Directions for this task: Read the records below and report each line in which "pieces" occurs.

Given records:
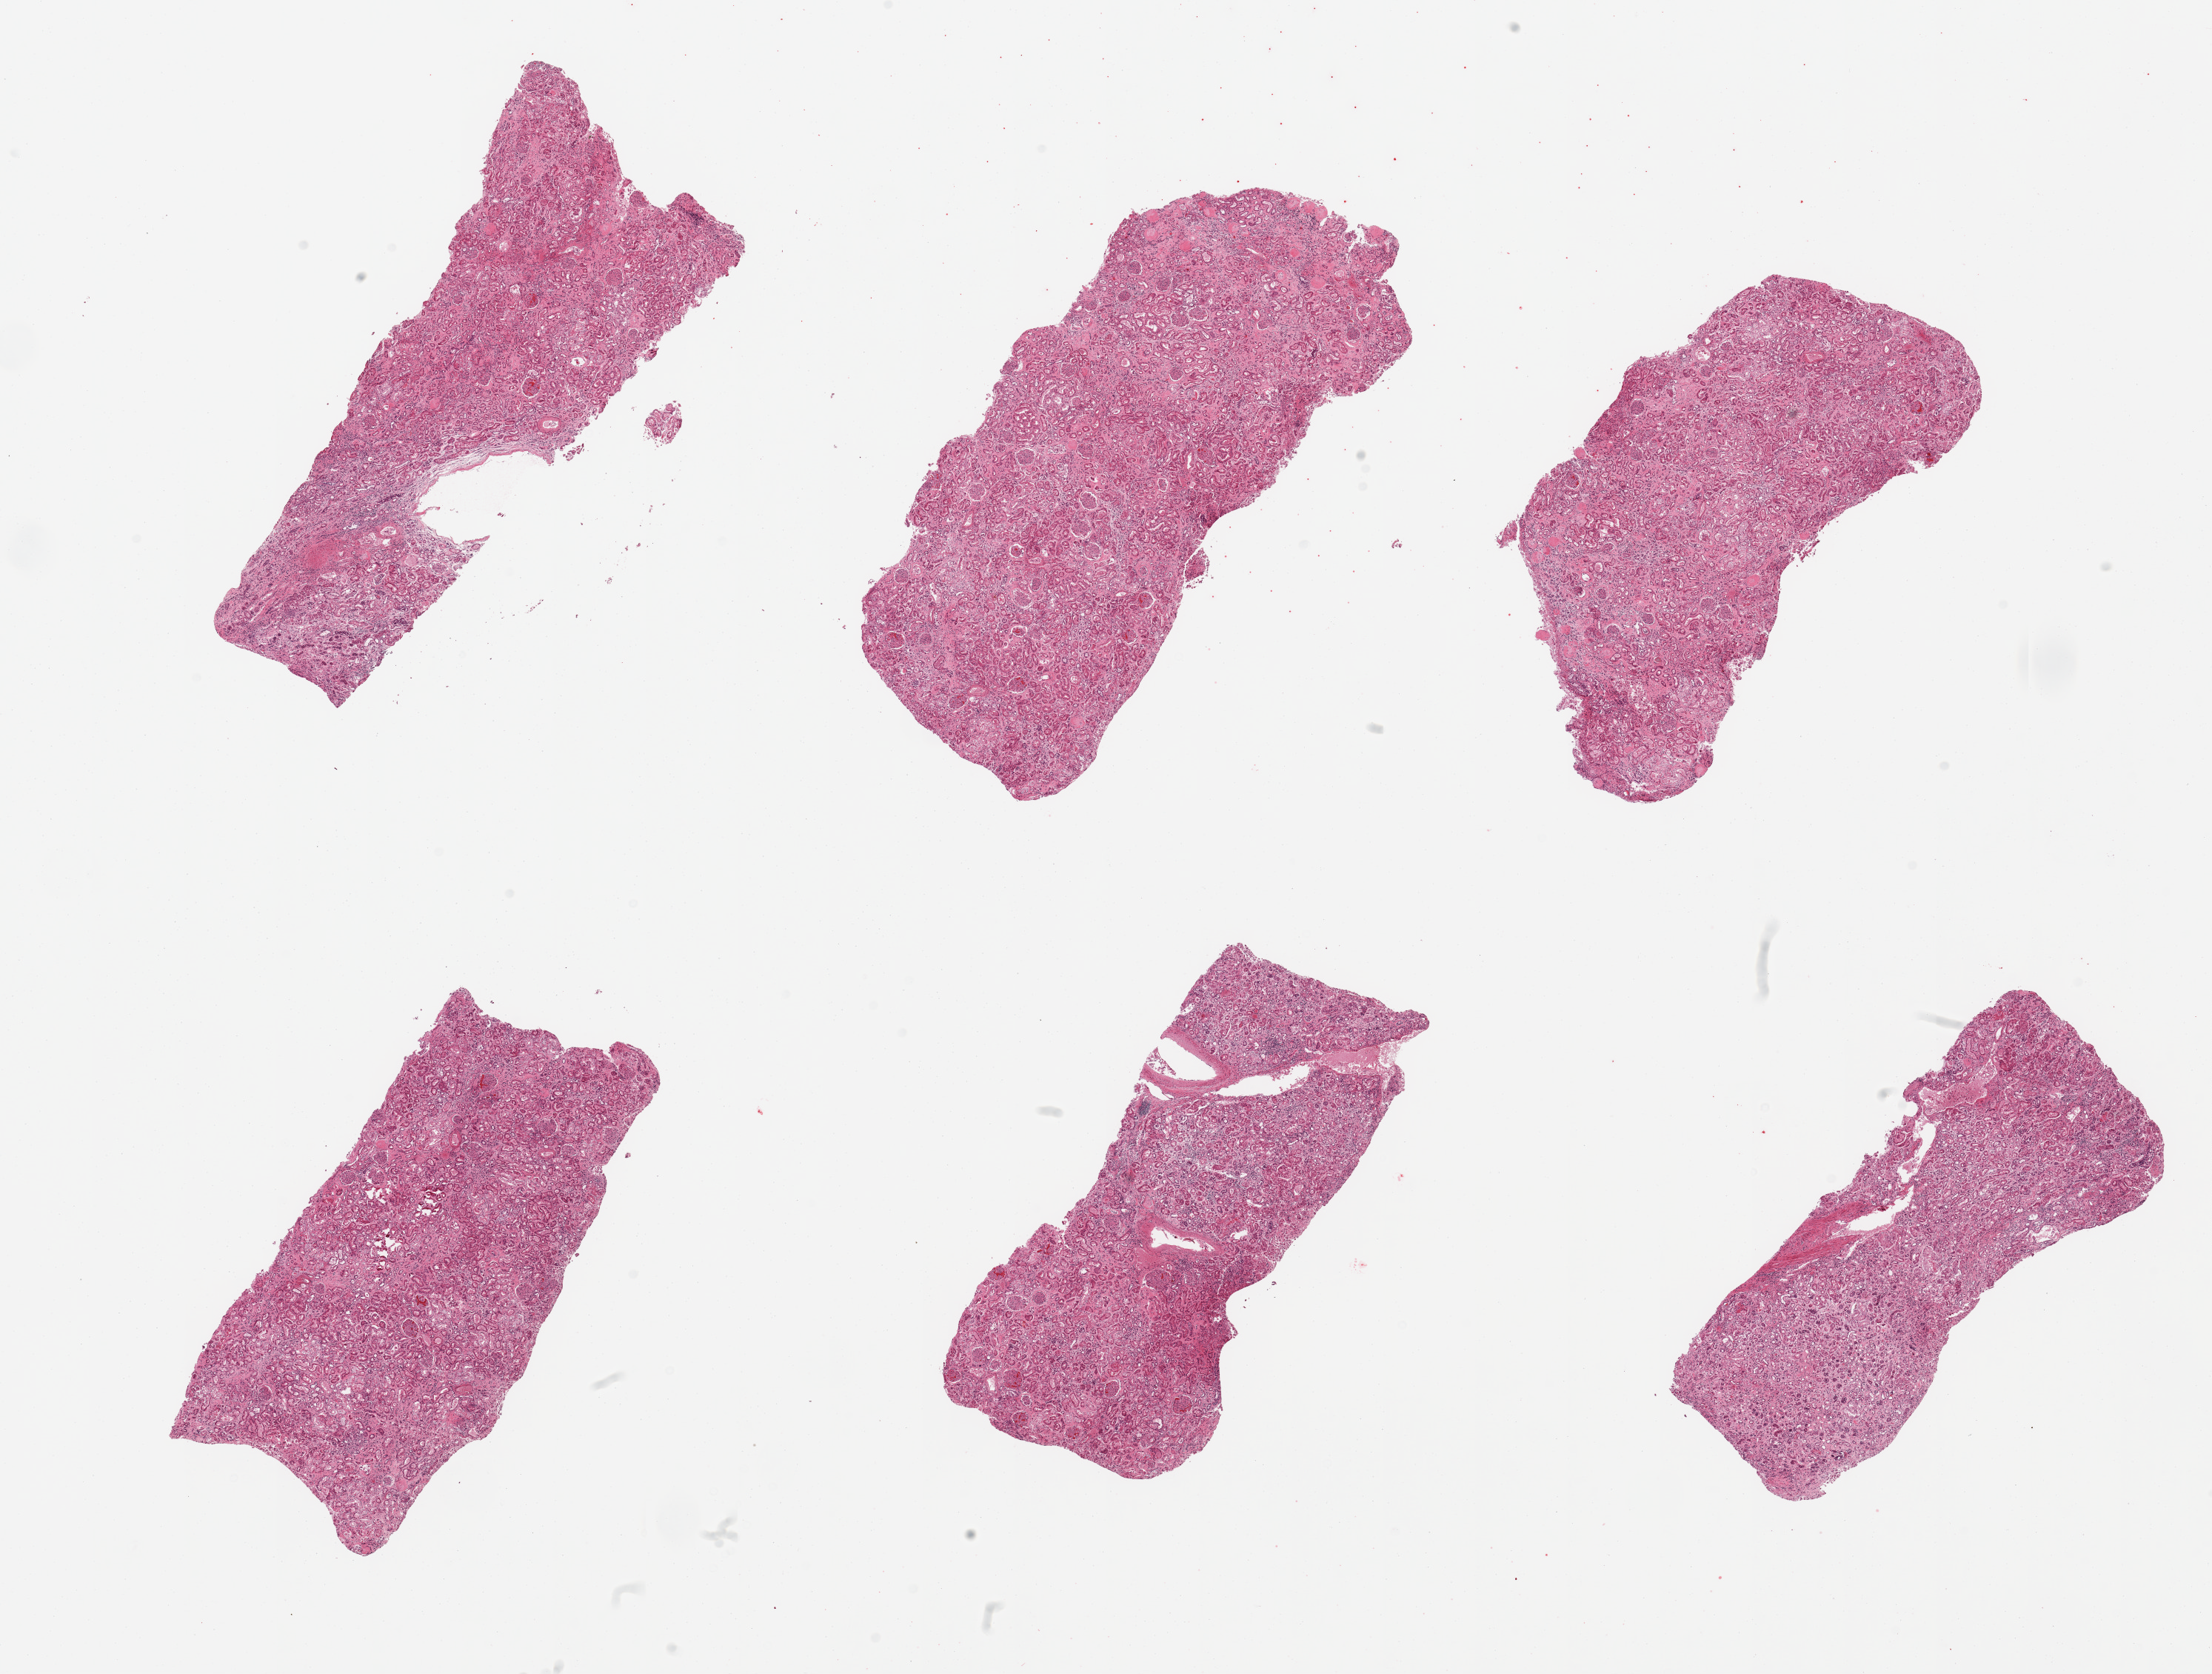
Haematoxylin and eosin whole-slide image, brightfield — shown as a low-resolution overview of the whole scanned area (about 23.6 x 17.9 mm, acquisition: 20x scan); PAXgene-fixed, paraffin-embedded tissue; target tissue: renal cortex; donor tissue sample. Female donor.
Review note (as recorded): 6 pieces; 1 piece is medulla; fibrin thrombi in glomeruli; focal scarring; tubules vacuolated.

...

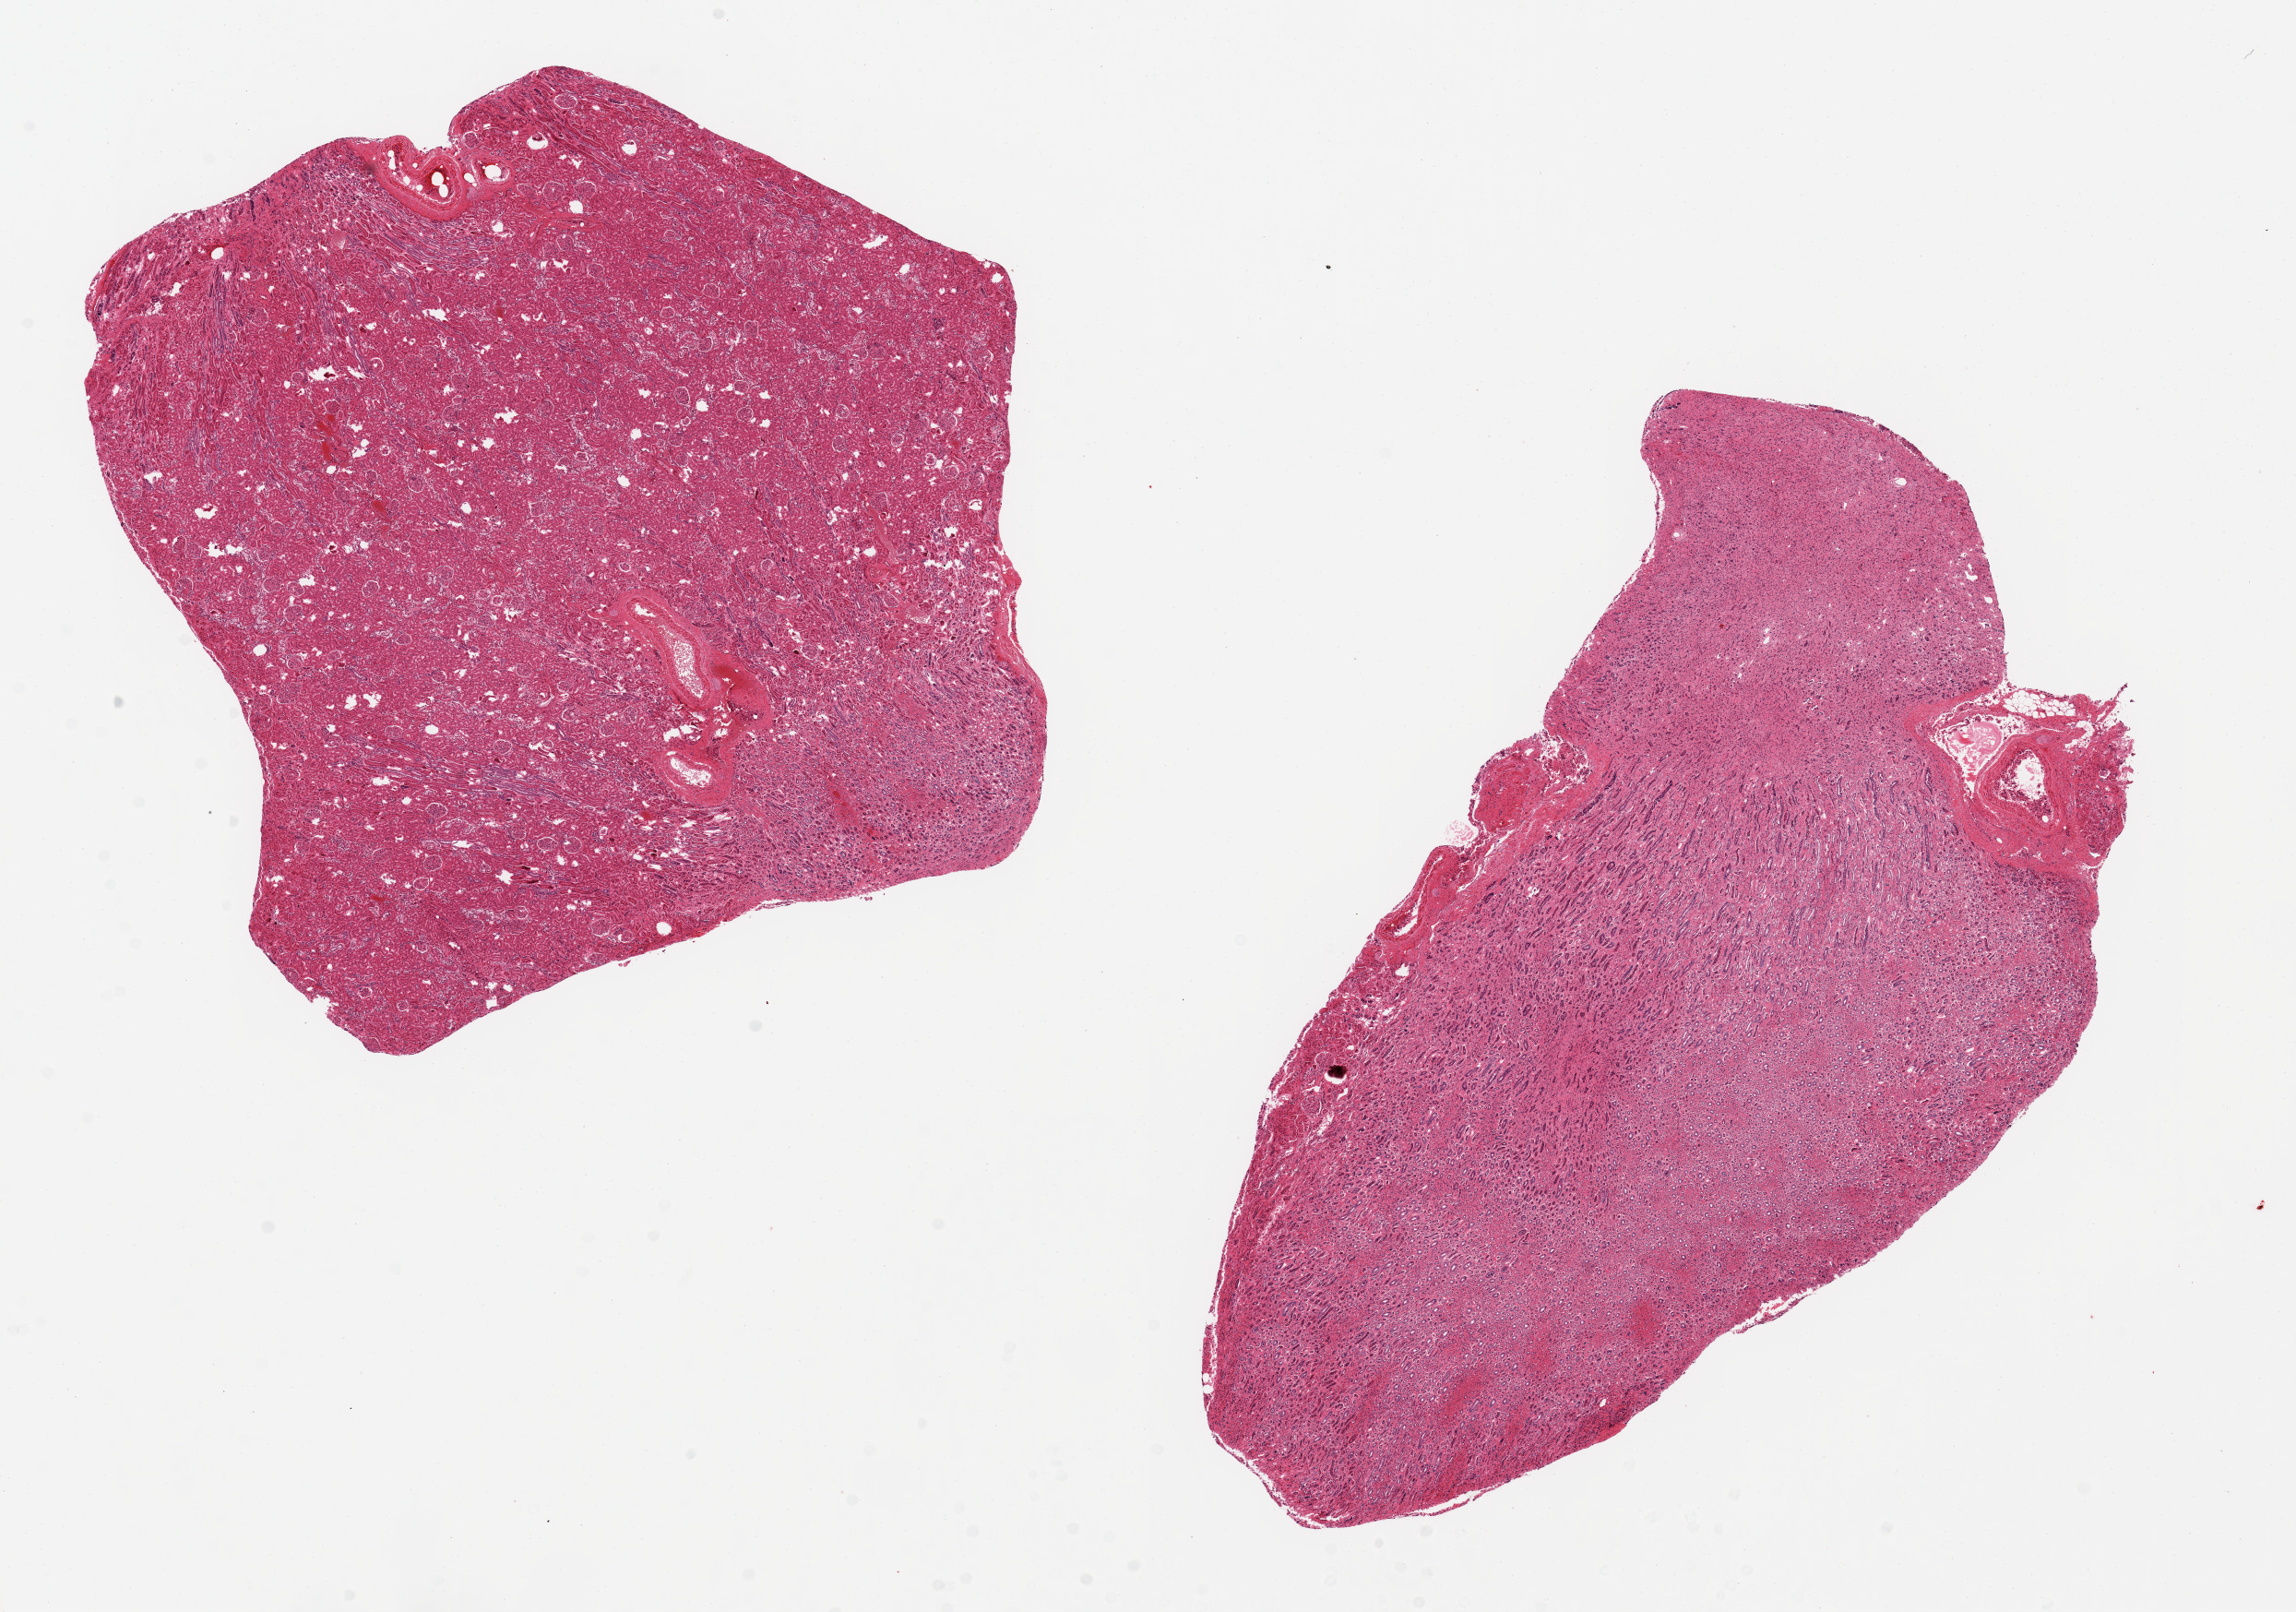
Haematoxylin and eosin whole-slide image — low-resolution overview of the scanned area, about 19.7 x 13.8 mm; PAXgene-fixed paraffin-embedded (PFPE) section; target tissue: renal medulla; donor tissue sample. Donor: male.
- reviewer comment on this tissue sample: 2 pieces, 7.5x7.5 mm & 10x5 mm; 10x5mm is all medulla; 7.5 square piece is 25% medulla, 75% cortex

Solution for this problem:
Review note (as recorded): 6 pieces; 1 piece is medulla; fibrin thrombi in glomeruli; focal scarring; tubules vacuolated.
- reviewer comment on this tissue sample: 2 pieces, 7.5x7.5 mm & 10x5 mm; 10x5mm is all medulla; 7.5 square piece is 25% medulla, 75% cortex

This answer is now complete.